_Assignment:_
Without the images, repeat every line of the listing verbatim.

####

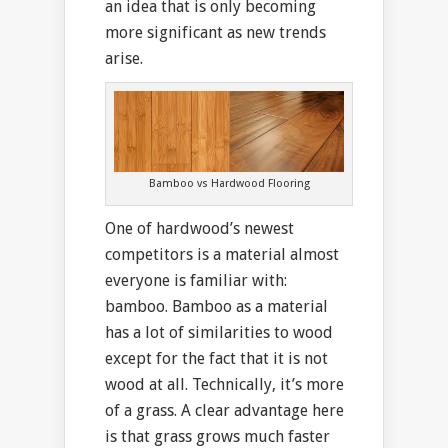
an idea that is only becoming
more significant as new trends
arise.
Bamboo vs Hardwood Flooring
One of hardwood’s newest
competitors is a material almost
everyone is familiar with:
bamboo. Bamboo as a material
has a lot of similarities to wood
except for the fact that it is not
wood at all. Technically, it’s more
of a grass. A clear advantage here
is that grass grows much faster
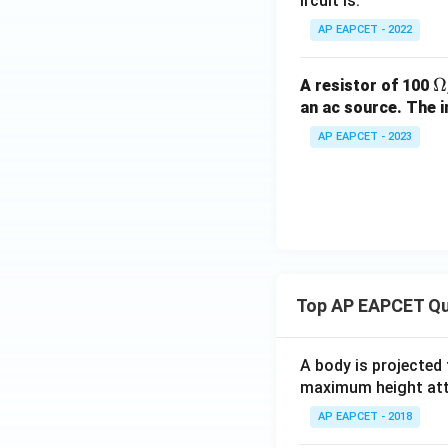
ircuit is:
\,
\te
AP EAPCET - 2022
xt
{m
\
Ω
A resistor of 100
H}
m
an ac source. The i
g
AP EAPCET - 2023
Top AP EAPCET Qu
A body is projected
maximum height attai
AP EAPCET - 2018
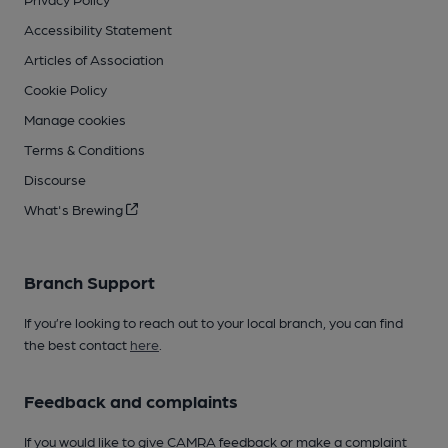
Accessibility Statement
Articles of Association
Cookie Policy
Manage cookies
Terms & Conditions
Discourse
What's Brewing
Branch Support
If you’re looking to reach out to your local branch, you can find
the best contact
here
.
Feedback and complaints
If you would like to give CAMRA feedback or make a complaint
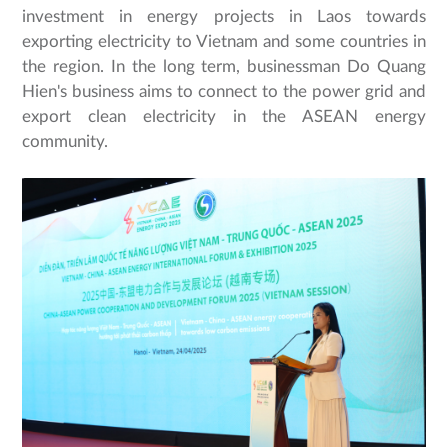
investment in energy projects in Laos towards
exporting electricity to Vietnam and some countries in
the region. In the long term, businessman Do Quang
Hien's business aims to connect to the power grid and
export clean electricity in the ASEAN energy
community.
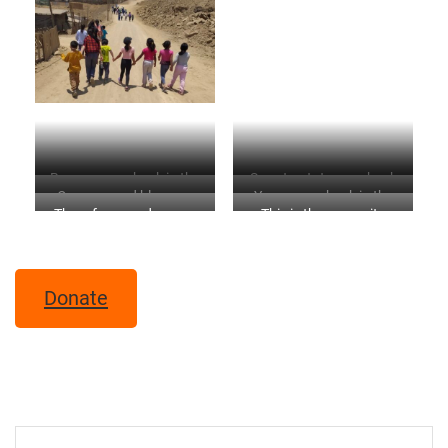
Banana crop back in the
Sweet potato crop back
Oranges and blossom
Yucca crop back in the
refuge
in the refuge
The refuge garden now
This is the same site
back in the refuge
refuge
when we started the
project
Donate
Post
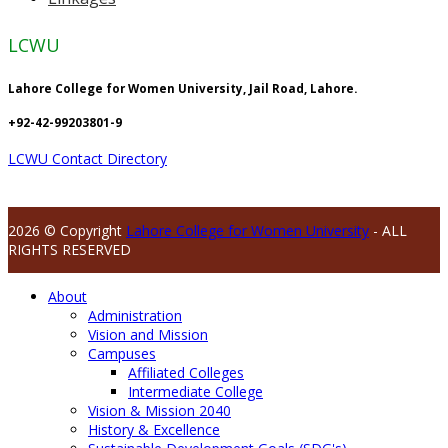
LCWU
Lahore College for Women University, Jail Road, Lahore.
+92-42-99203801-9
LCWU Contact Directory
2026 © Copyright
Lahore College for Women University
- ALL
RIGHTS RESERVED
About
Administration
Vision and Mission
Campuses
Affiliated Colleges
Intermediate College
Vision & Mission 2040
History & Excellence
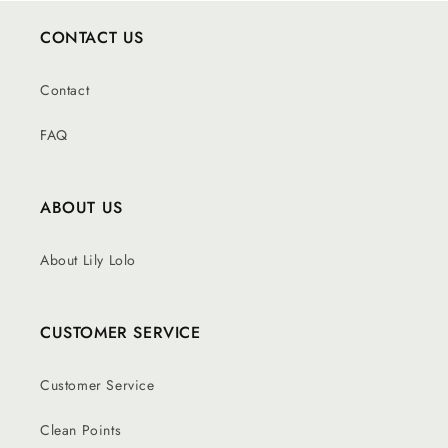
CONTACT US
Contact
FAQ
ABOUT US
About Lily Lolo
CUSTOMER SERVICE
Customer Service
Clean Points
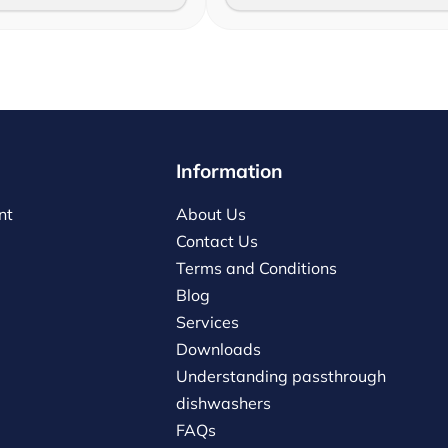
Information
nt
About Us
Contact Us
Terms and Conditions
Blog
Services
Downloads
Understanding passthrough
dishwashers
FAQs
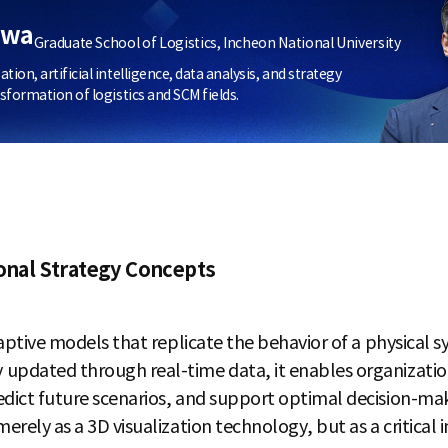
hwa
Graduate School of Logistics, Incheon National University
on, artificial intelligence, data analysis, and strategy
sformation of logistics and SCM fields.
ional Strategy Concepts
daptive models that replicate the behavior of a physical s
 updated through real-time data, it enables organizatio
edict future scenarios, and support optimal decision-ma
erely as a 3D visualization technology, but as a critical i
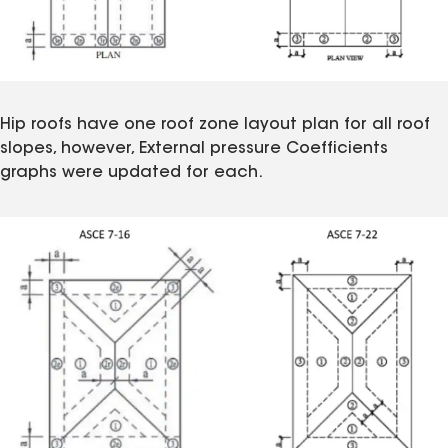
Hip roofs have one roof zone layout plan for all roof
slopes, however, External pressure Coefficients
graphs were updated for each.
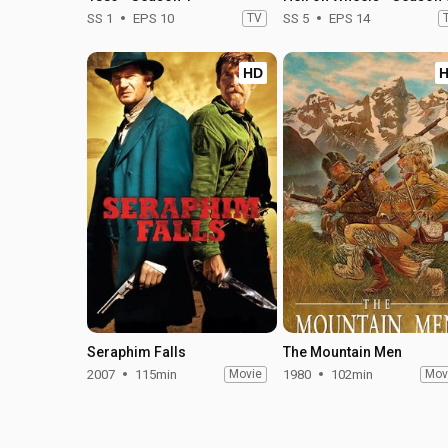
SS 1
EPS 10
TV
SS 5
EPS 14
HD
Seraphim Falls
The Mountain Men
2007
115min
Movie
1980
102min
Mov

####

_Worked solution:_
an idea that is only becoming
more significant as new trends
arise.
Bamboo vs Hardwood Flooring
One of hardwood’s newest
competitors is a material almost
everyone is familiar with:
bamboo. Bamboo as a material
has a lot of similarities to wood
except for the fact that it is not
wood at all. Technically, it’s more
of a grass. A clear advantage here
is that grass grows much faster
ircuit is:
\,
\te
AP EAPCET - 2022
xt
{m
\
Ω
A resistor of 100
H}
m
an ac source. The i
g
AP EAPCET - 2023
Top AP EAPCET Qu
A body is projected
maximum height attai
AP EAPCET - 2018
Accessibility Statement
Articles of Association
Cookie Policy
Manage cookies
Terms & Conditions
Discourse
What's Brewing
Branch Support
If you’re looking to reach out to your local branch, you can find
the best contact
here
.
Feedback and complaints
If you would like to give CAMRA feedback or make a complaint
investment in energy projects in Laos towards
exporting electricity to Vietnam and some countries in
the region. In the long term, businessman Do Quang
Hien's business aims to connect to the power grid and
export clean electricity in the ASEAN energy
community.
Banana crop back in the
Sweet potato crop back
Oranges and blossom
Yucca crop back in the
refuge
in the refuge
The refuge garden now
This is the same site
back in the refuge
refuge
when we started the
project
Donate
Post
LCWU
Lahore College for Women University, Jail Road, Lahore.
+92-42-99203801-9
LCWU Contact Directory
2026 © Copyright
Lahore College for Women University
- ALL
RIGHTS RESERVED
About
Administration
Vision and Mission
Campuses
Affiliated Colleges
Intermediate College
Vision & Mission 2040
History & Excellence
CONTACT US
Contact
FAQ
ABOUT US
About Lily Lolo
CUSTOMER SERVICE
Customer Service
Clean Points
Information
nt
About Us
Contact Us
Terms and Conditions
Blog
Services
Downloads
Understanding passthrough
dishwashers
FAQs
hwa
Graduate School of Logistics, Incheon National University
on, artificial intelligence, data analysis, and strategy
sformation of logistics and SCM fields.
ional Strategy Concepts
daptive models that replicate the behavior of a physical s
 updated through real-time data, it enables organizatio
edict future scenarios, and support optimal decision-ma
erely as a 3D visualization technology, but as a critical i
Hip roofs have one roof zone layout plan for all roof
slopes, however, External pressure Coefficients
graphs were updated for each.
SS 1
EPS 10
TV
SS 5
EPS 14
HD
Seraphim Falls
The Mountain Men
2007
115min
Movie
1980
102min
Mov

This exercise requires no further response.